75 times the lowest in nearly five years, the international leader Wanxi PE (TTM) 20.

4x / company 6.

6 times, the growth rate of Wanxi’s net profit in 2018 was 8.

6% / company 11.

7%; Q3 fund has a heavy position of 0.

81%; a clear mismatch with continued improvement in fundamentals.

Maintain forecast for EPS 1 of 2019-21.



93 yuan growth rate of 15/13/12%, target price of 14.

74 yuan, 9/2019/20/21.



6 times PE, increasing holdings.

In the first three quarters, the new highway’s single growth rate of 25% / net profit growth rate exceeded the industry average.

1) Orders: ① Newly signed growth rate of 25% MoM + 7pct in the first three quarters (average of 16% in the industry), of which 30% MoM + 7pct of project 杭州桑拿网 contracting, railway 15% / road growth rate of 27% in the project segment ② Q3 new quarterly newSigned growth rate of 40% MoM + 12pct, engineering contracting of 46% MoM + 8pct has accelerated and so far in 2017H2 so far ③ the termination of Q3 at the end of the order protection multiples nearly 4 times; 2) Net profit: Net profit growth rate in the first three quarters of 16.

2% continued growth (the industry average of 11%), from 13 in the first quarter to the third quarter.




The policy catalysis has expanded, and the order performance in 2019 continues to improve.

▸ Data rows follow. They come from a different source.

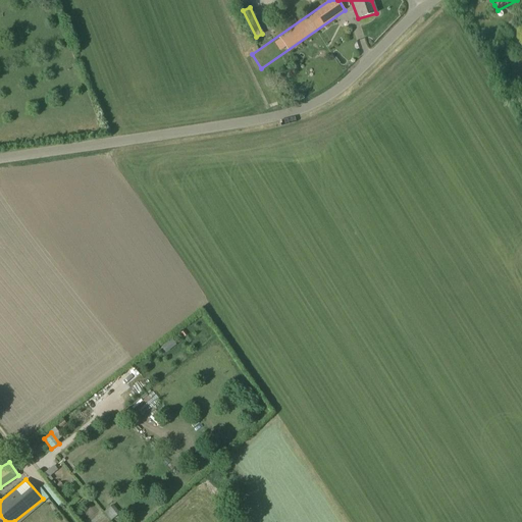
[(103,510),(110,519),(118,513),(112,504),(103,510)]
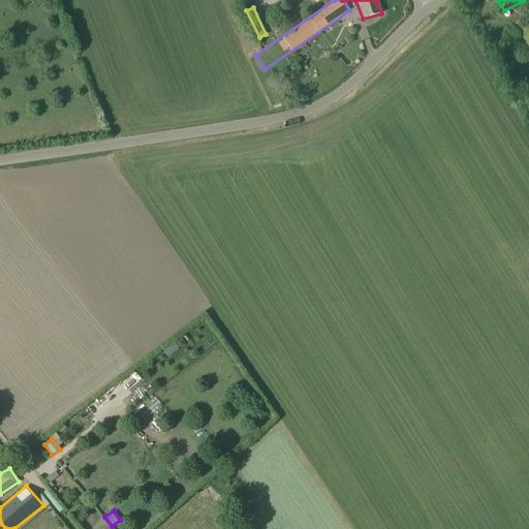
All buildings are outlined.
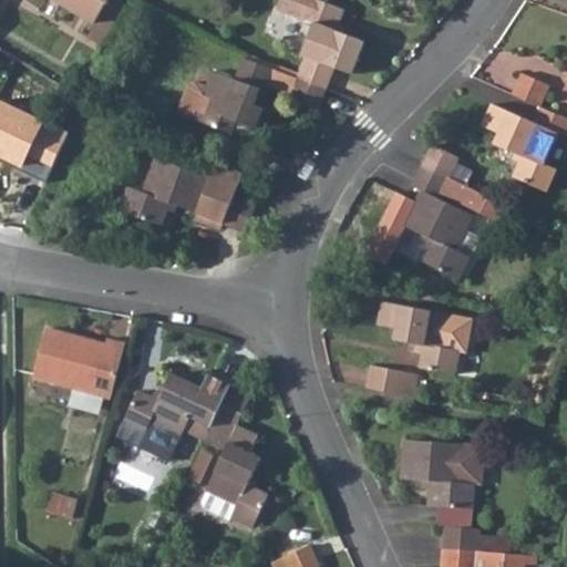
[(51,0),(93,24),(106,0),(51,0)]
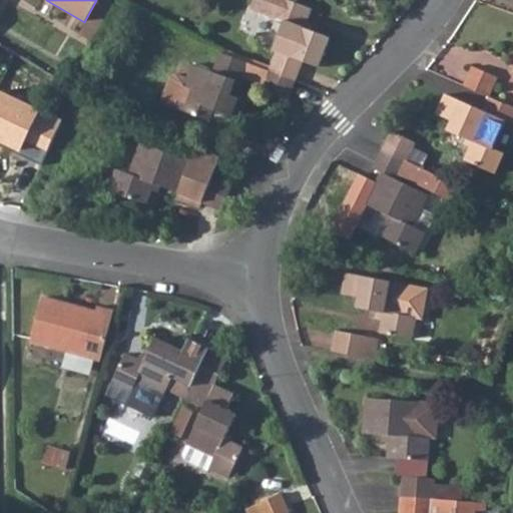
[(294,81),(302,63),(315,68),(327,38),(303,28),(309,11),(282,0),(279,0),(272,19),(282,24),(271,51),(273,53),(266,70),(294,81)]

1) Policy catalysis: ① The monetary and credit symposium highlighted “continuously strengthening countercyclical adjustments”, which was significantly stronger than the second quarter of “timely and moderately countercyclical 杭州桑拿 adjustments” ② the CBRC seminars advocated “increasing credit investment efforts” ③ and increasing LPR interest rates.
Downgrade / downgrading of infrastructure capital ratio, etc., strengthened policy support to help speed up infrastructure; 2) Expansion of advantages: strong financing advantages / railway rail transit is the most promising infrastructure breakthrough and the company has leading technology experience and abundant overseas growth; 3)At the same time, the growth rate of net profit in Q4 last year was -4.

3% low base, the first three quarters of order performance accelerated and the protection multiple is high, we judge that the order performance will continue to improve during the year.

Three logics guarantee the certainty of order performance in 2020, and cash flow will also improve.

1) Macro: ① There will be pressure and bottom line for GDP growth next year ② December Central Economic Work Conference / two adjustments to determine special debt quotas and ratios next year to further repair infrastructure funds ③ PPP regulations and other possible more detailed policies or overweight ④ credit release in the next quarterPeak; 2) Meso: ① Policy development / funding resources improved to help infrastructure growth pick up / The last year of the 13th Five-Year Plan of the next year needs to be completed in time / policy requires 200,000 kilometers of railways / high-speed railways in 20304.

50,000 kilometers until the end of 2018 13 railways.

10,000 km / high-speed rail 2.

The gap of 90,000 kilometers is still relatively high. ② The railway rail transit exceeds 2 trillion bids. ③ International comparison confirms that the medium and long-term infrastructure space is still high. 3) Size: ① Order protection multiple is nearly 4 times and new orders are accelerated. ② Business structure optimizationHelp the profit increase; 4) We judge the company’s operating cash flow this year is better than last year, and it will also maintain a high level next year.

Risk Warning: Better-than-expected economy, scale of infrastructure investment, tighter funding, etc.